Hacia un nuevo pacto intergeneracional
Necesitamos un pacto distinto. Como dijo Paulo Freire en Pedagogía del oprimido: “nadie libera a nadie, nadie se libera solo: los seres humanos se liberan en comunión”. La juventud no debería ser un privilegio etario, sino un proceso colectivo de aprendizaje y transformación.
Extender el rango de juventud a los 35 años —como en otras latitudes— no es solo ajustar la ley, es reconocer la realidad de un país tardío, donde los liderazgos florecen tarde, pero con fuerza.
El remate
La juventud en Colombia no muere a los 28: muere cuando dejamos de soñar, cuando abandonamos la idea de que es posible transformar nuestra realidad. Por eso este no es un reclamo: es un manifiesto caribeño.

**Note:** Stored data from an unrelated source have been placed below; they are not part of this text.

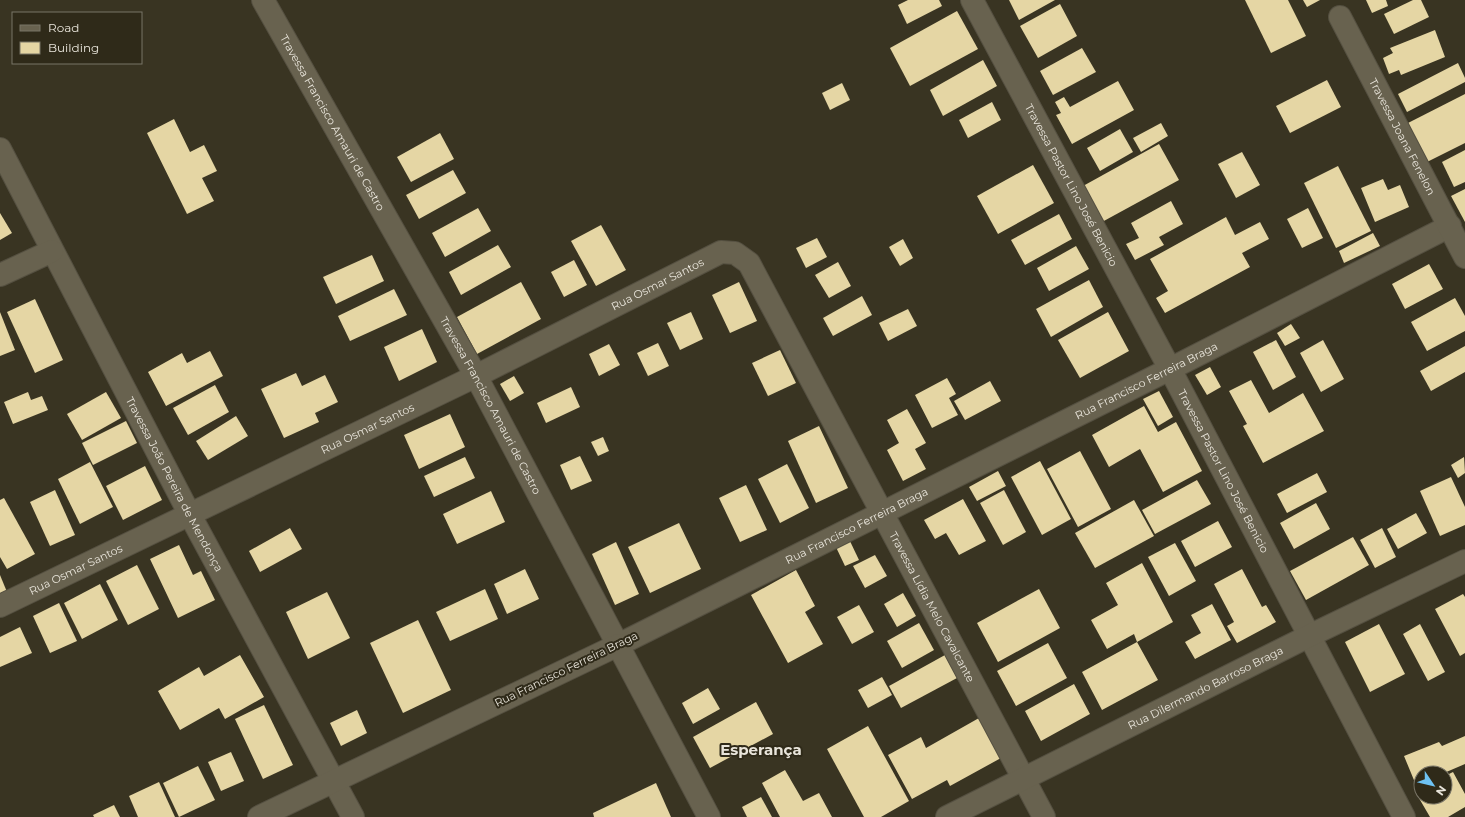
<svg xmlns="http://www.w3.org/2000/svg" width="1465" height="817" font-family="Montserrat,sans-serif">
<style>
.building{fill:#e5d6a4}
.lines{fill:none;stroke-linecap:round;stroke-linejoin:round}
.street-casing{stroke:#555041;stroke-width:24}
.secondary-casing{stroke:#555041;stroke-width:24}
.street{stroke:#68624f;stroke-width:22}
.secondary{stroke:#68624f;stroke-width:22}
.labels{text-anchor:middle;stroke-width:4;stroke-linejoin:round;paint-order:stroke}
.street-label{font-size:11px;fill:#e9e5db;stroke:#2f2a19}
.district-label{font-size:15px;font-weight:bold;fill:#e9e5db;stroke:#2f2a19}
</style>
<rect width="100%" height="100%" fill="#393422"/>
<g class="building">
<path d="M908,0H939L942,6L907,24L898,5Z"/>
<path d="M1009,0H1055L1019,20Z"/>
<path d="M1245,0H1288L1306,36L1271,53Z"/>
<path d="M1303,0H1320L1307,7Z"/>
<path d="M1366,0H1386L1388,6L1372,13Z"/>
<path d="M1413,0H1421L1429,17L1394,34L1384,14Z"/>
<path d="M1060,4L1077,36L1038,58L1020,26Z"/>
<path d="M957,11L978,49L910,86L890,48Z"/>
<path d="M1435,30L1445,57L1401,75L1399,70L1389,74L1383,58L1393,53L1390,48Z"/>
<path d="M1082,48L1096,72L1053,95L1040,71Z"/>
<path d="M983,60L997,86L943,116L930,90Z"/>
<path d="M1458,63L1465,78V82L1407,112L1398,94Z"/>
<path d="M1327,80L1341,107L1290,133L1276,106Z"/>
<path d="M1118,81L1134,110L1072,144L1056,115L1061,113L1055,102L1064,97L1070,107Z"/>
<path d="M842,83L850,100L830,110L822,93Z"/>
<path d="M1465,94V143L1427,162L1408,123Z"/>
<path d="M992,102L1001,120L968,138L959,120Z"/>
<path d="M174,119L190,152L204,145L217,171L202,178L214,201L187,214L147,133Z"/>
<path d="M1161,123L1168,136L1141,152L1133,138Z"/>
<path d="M1120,129L1133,152L1100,171L1087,148Z"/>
<path d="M440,133L454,159L411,182L397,157Z"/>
<path d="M1159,144L1179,180L1102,222L1083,186Z"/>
<path d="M1465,150V182L1454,187L1442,162Z"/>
<path d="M1242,152L1260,185L1236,198L1218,164Z"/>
<path d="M1033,165L1054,203L998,234L977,196Z"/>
<path d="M1338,166L1371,231L1336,248L1304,183Z"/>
<path d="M453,170L466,193L419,219L406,195Z"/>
<path d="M1383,179L1388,190L1400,185L1409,207L1375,222L1361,188Z"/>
<path d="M1465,189V222L1451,196Z"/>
<path d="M1171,201L1183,224L1159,237L1164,245L1135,260L1126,244L1139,238L1131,223Z"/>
<path d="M478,208L491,231L445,257L432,233Z"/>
<path d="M1308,208L1323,238L1302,248L1287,219Z"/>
<path d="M0,213L12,233L0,240Z"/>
<path d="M1059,214L1072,239L1025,265L1011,240Z"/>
<path d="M1226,217L1235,235L1260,222L1269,239L1242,253L1250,267L1165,313L1156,298L1168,291L1150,259Z"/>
<path d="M601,225L626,270L596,286L571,241Z"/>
<path d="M1373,233L1380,246L1344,263L1339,251Z"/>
<path d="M817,238L827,257L806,268L796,248Z"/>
<path d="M903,239L913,258L900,266L889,247Z"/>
<path d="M498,245L511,267L461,295L449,272Z"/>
<path d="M1076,246L1089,269L1049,291L1037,268Z"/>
<path d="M372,255L384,281L336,304L323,277Z"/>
<path d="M574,260L587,285L564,297L551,272Z"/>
<path d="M838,262L851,286L829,298L815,275Z"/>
<path d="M1429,264L1443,289L1405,309L1392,284Z"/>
<path d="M1089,280L1103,307L1051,337L1036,309Z"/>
<path d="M521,282L541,319L477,354L457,317Z"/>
<path d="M739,282L757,321L730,333L712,295Z"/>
<path d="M394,289L407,315L350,341L338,316Z"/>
<path d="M862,296L872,315L833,336L823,318Z"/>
<path d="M1455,298L1465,316V331L1427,351L1411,322Z"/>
<path d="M35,299L63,360L35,373L7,312Z"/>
<path d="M908,309L917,326L888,341L879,323Z"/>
<path d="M0,312L15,350L0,356Z"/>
<path d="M691,312L703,339L680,350L667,323Z"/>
<path d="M1108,312L1129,351L1080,378L1058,340Z"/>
<path d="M1291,324L1300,338L1285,346L1277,333Z"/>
<path d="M422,329L437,362L399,381L384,347Z"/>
<path d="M1276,340L1296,377L1273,390L1253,352Z"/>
<path d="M1323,340L1344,379L1321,392L1300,353Z"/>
<path d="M658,343L669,366L648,376L637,353Z"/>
<path d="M609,344L620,365L599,376L589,354Z"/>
<path d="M1465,346V372L1431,391L1420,371Z"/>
<path d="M780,350L796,383L768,396L752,363Z"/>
<path d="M210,351L223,376L166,406L148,372L182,353L187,363Z"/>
<path d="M1210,367L1221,387L1207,395L1195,375Z"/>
<path d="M296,373L302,386L325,375L338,402L315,413L319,422L284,438L261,389Z"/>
<path d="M514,376L524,393L510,401L500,384Z"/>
<path d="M947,378L956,394L949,398L958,415L932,428L915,395Z"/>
<path d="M1251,380L1269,413L1303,393L1324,431L1263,463L1243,426L1247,424L1229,391Z"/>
<path d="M990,381L1001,401L965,420L954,401Z"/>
<path d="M215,385L229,412L188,435L173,408Z"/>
<path d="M571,387L580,407L546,423L537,403Z"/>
<path d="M1159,391L1173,417L1158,426L1143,399Z"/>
<path d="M28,392L31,400L42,396L48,410L13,424L4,402Z"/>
<path d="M106,392L121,418L82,440L67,414Z"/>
<path d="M1144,406L1158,432L1176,422L1202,471L1163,492L1140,449L1109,467L1092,435Z"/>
<path d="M907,409L926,443L915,449L926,469L903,481L887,450L899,443L887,420Z"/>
<path d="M450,414L465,447L419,469L404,435Z"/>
<path d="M236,416L248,436L208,460L196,441Z"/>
<path d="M126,421L137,443L93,465L82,443Z"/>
<path d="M819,426L848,488L816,503L788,441Z"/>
<path d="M603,437L609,451L598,456L591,442Z"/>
<path d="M1080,451L1111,509L1078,527L1047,469Z"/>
<path d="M580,456L592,481L571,490L560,465Z"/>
<path d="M465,457L475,478L434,497L424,476Z"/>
<path d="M1464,457L1465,473L1458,478L1451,465Z"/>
<path d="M1040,461L1071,519L1042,535L1011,477Z"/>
<path d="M90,462L113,507L80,524L58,479Z"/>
<path d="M787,464L809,508L780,523L758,479Z"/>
<path d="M145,466L162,500L123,520L106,486Z"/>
<path d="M998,471L1006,486L977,501L969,487Z"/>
<path d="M1317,473L1327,492L1287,513L1277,494Z"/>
<path d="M1451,477L1465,507V525L1440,536L1420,491Z"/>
<path d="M1197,480L1211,504L1155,534L1142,510Z"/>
<path d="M746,485L767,530L740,542L719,498Z"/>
<path d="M55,490L75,535L50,546L30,502Z"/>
<path d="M1004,490L1026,532L1003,545L980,503Z"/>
<path d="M491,491L505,522L457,544L443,514Z"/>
<path d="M4,498L35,554L7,569L0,557V500Z"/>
<path d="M963,499L986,541L959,555L946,533L935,539L924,520Z"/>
<path d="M1134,500L1154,536L1095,568L1075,533Z"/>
<path d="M1316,503L1330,529L1294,549L1280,523Z"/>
<path d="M1416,513L1427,533L1398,549L1387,529Z"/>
<path d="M1218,521L1232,547L1195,567L1181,541Z"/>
<path d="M679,523L701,569L650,593L628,547Z"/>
<path d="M290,528L302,549L260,572L249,551Z"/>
<path d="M1382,528L1396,557L1375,568L1360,540Z"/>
<path d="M848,537L859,560L845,566L834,543Z"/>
<path d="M1353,537L1369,565L1306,600L1290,571Z"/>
<path d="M616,542L639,594L615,605L592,554Z"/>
<path d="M1175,543L1196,581L1169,596L1148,557Z"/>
<path d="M179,545L193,575L201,571L215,600L178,618L150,559Z"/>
<path d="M875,555L887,576L865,588L853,566Z"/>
<path d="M1142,563L1173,622L1137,642L1158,680L1102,710L1082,672L1137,642L1134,634L1107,649L1091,620L1118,605L1106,583Z"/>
<path d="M137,565L159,609L128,625L106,581Z"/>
<path d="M525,569L539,599L507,614L494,584Z"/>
<path d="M1242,569L1262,607L1266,605L1276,622L1237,643L1227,626L1234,622L1214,584Z"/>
<path d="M796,570L815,606L805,612L823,644L788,663L751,595Z"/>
<path d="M0,575L7,592L0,594Z"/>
<path d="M100,584L118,620L82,639L64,603Z"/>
<path d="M485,589L498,619L450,641L436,612Z"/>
<path d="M1039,589L1060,628L998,662L977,623Z"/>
<path d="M327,592L350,638L308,659L286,612Z"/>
<path d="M903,593L916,616L897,627L884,604Z"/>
<path d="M1463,594L1465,597V653L1460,656L1435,609Z"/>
<path d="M59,603L77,641L50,653L33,616Z"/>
<path d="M1212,604L1231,640L1195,659L1185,642L1201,633L1191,615Z"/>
<path d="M859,605L874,632L852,644L837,617Z"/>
<path d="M418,620L451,690L403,713L370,643Z"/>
<path d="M919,623L934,650L902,668L887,641Z"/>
<path d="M1379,624L1405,674L1370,692L1345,642Z"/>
<path d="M1420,624L1445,672L1428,681L1403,634Z"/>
<path d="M20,627L32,653L0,667V637Z"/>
<path d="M1048,643L1067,678L1016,706L997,671Z"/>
<path d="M240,655L264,697L225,719L219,708L180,730L158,691L199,667L204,676Z"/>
<path d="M945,655L957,678L901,708L889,686Z"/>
<path d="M882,677L892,695L868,708L858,690Z"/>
<path d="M1074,684L1090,714L1041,741L1025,711Z"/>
<path d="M708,688L720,709L693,724L682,703Z"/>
<path d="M756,702L773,734L710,768L693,737Z"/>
<path d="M264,705L293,765L263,779L235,719Z"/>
<path d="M357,710L367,733L341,746L330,723Z"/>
<path d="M979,718L1001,758L950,786L947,780L912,799L888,755L921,737L926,748Z"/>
<path d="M868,726L909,801L881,817H864L827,749Z"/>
<path d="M1465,736V764L1444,773H1421V783L1416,785L1404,756L1439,742L1442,746Z"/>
<path d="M231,752L244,781L221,791L208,762Z"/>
<path d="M198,766L215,800L179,817L163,783Z"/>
<path d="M785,770L803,801L819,793L832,817H780L762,783Z"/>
<path d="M1453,772L1465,794V807L1448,817H1430L1416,793L1421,790V797H1445V776Z"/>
<path d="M159,782L175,817H138L129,796Z"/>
<path d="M656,783L671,817H594L593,813Z"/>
<path d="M761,797L772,817H747L742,807Z"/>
<path d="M114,805L120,817H94L93,815Z"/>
</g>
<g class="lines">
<defs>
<g id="street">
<path id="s1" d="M263,0L476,376L618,645L1170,369L1450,226"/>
<path id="s2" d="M972,0L1170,369L1404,817"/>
<path id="s3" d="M1340,17L1465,257"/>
<path id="s4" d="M0,149L190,515L353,817"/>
<path d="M0,275L52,251"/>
<path id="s5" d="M0,606L476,376L721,252L735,253L749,263L1044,817"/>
</g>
<g id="secondary">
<path d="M259,817L618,645L709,817"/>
<path id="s6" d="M947,817L1309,636L1465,561"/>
</g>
</defs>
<use href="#street" class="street-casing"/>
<use href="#secondary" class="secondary-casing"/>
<use href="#street" class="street"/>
<use href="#secondary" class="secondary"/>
</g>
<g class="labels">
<g class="street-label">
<text dy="4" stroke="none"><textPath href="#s1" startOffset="141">Travessa Francisco Amauri de Castro</textPath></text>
<text dy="4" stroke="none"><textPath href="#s3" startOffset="135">Travessa Joana Fenelon</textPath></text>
<text dy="4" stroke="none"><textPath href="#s2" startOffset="210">Travessa Pastor Lino José Benicio</textPath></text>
<text dy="4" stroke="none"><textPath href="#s5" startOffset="732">Rua Osmar Santos</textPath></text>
<text dy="4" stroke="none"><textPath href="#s1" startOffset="1327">Rua Francisco Ferreira Braga</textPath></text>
<text dy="4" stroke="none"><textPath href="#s1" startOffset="465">Travessa Francisco Amauri de Castro</textPath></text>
<text dy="4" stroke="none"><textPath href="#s5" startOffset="408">Rua Osmar Santos</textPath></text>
<text dy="4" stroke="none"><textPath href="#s2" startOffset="534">Travessa Pastor Lino José Benicio</textPath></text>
<text dy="4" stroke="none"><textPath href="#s4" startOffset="378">Travessa João Pereira de Mendonça</textPath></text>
<text dy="4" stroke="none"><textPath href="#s1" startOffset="1003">Rua Francisco Ferreira Braga</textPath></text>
<text dy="4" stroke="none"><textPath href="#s5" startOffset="84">Rua Osmar Santos</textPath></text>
<text dy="4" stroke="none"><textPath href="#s5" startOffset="1224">Travessa Lídia Melo Cavalcante</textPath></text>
<text transform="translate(566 669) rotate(-26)" y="4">Rua Francisco Ferreira Braga</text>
<text dy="4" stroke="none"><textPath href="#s6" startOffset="289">Rua Dilermando Barroso Braga</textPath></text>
</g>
<g class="district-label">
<text x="761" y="755">Esperança</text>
</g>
</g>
<rect x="12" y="12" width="130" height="52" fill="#2f2a19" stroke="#797567"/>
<rect x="20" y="25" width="20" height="6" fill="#68624f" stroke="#797567"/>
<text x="48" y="32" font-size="12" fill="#e9e5db">Road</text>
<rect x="20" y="42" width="20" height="12" fill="#e5d6a4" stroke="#797567"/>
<text x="48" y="52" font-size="12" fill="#e9e5db">Building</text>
<g transform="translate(1433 785) rotate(125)"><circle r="19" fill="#2f2a19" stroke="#797567"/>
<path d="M0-3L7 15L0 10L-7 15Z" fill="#6ec2f3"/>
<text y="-6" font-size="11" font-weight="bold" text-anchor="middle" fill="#e9e5db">N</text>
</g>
</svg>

Que lo escuche el país entero: la juventud no tiene fecha de caducidad. Mientras haya un tambor sonando en el barrio, una esquina pintada de colores y un joven que decide levantarse a luchar, la juventud seguirá viva, aunque la ley diga lo contrario.
Referencias citadas: Frankl (1946), Erikson (1968), Freire (1970), Bauman (2000), Acosta (2012), Reguillo (2000), Unión Europea (2019).